WHAT IS NEEDED: Carry the short piece about the Borghild project forward from its final sentence.

READING PASSAGE:
++++++++++++++++++++

I can only imagine the look of horror and the crash or breaking china and splash of spilling tea that must have accompanied a British historian’s discovery of the following: The Borghild project. This was a project undertaken by the Furher himself, Adolf Hitler on behalf of his (ahem) somewhat deprived troops during the war. It seems that STDs were more effective in destroying Nazi’s than the Allies were, so Hitler had to come up with a way to keep his troops happy, as well as coming up negative for Syphilis. He ordered the design and constructions of life sized and anatomically correct, er, companions for his soldiers to encourage…stress relief. Turns out that the allied bombing of Dresden in 1945 wiped out the factory and the project…so sorry boys.

++++++++++++++++++++

DATA EXTRACTS:

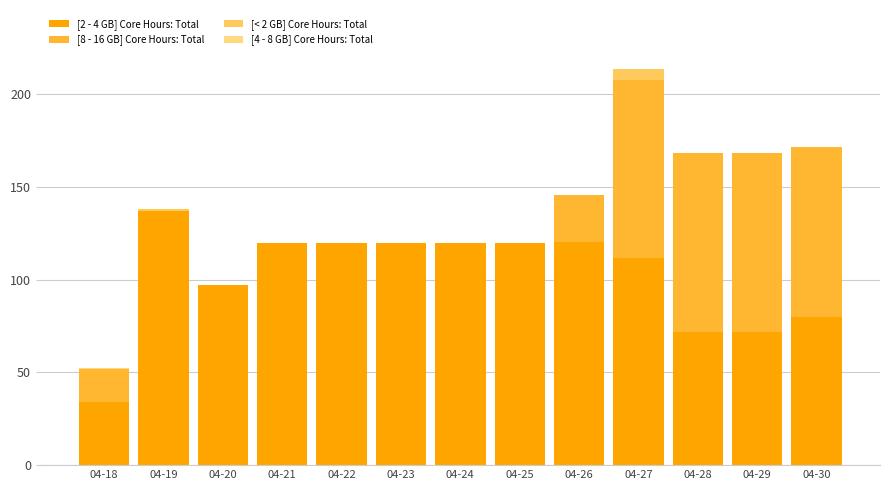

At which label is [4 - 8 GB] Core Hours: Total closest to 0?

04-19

++++++++++++++++++++

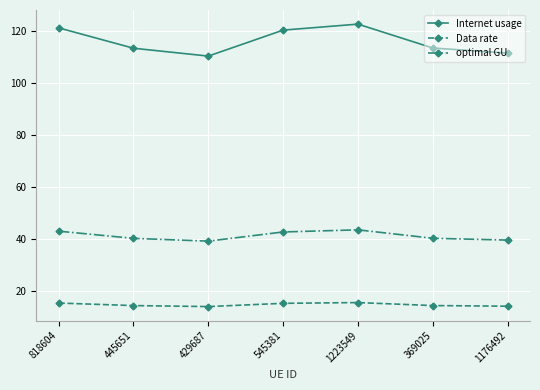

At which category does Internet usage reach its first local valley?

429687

++++++++++++++++++++

ANSWER BOX:
Too bad all those Twilight freaks live in that tiny town in Washington or wherever it is that’s cold and rainy on a constant basis. The Scots seem to be way more vampire friendly than the Americans, as shown in this case of Bat VS House Owner. In January, Alison Murray bought her very first home in Aberdeen, Scotland. What Alison didn’t realise was that it was a house shared with a colony of bats. In August she was informed that she would have to vacate, just temporarily, so as not to disturb the creatures, as they cannot be disturbed under European and Scottish law once they settle in. Conservation officials told her that she could probably move back in to her house in November, when the bats leave to hibernate.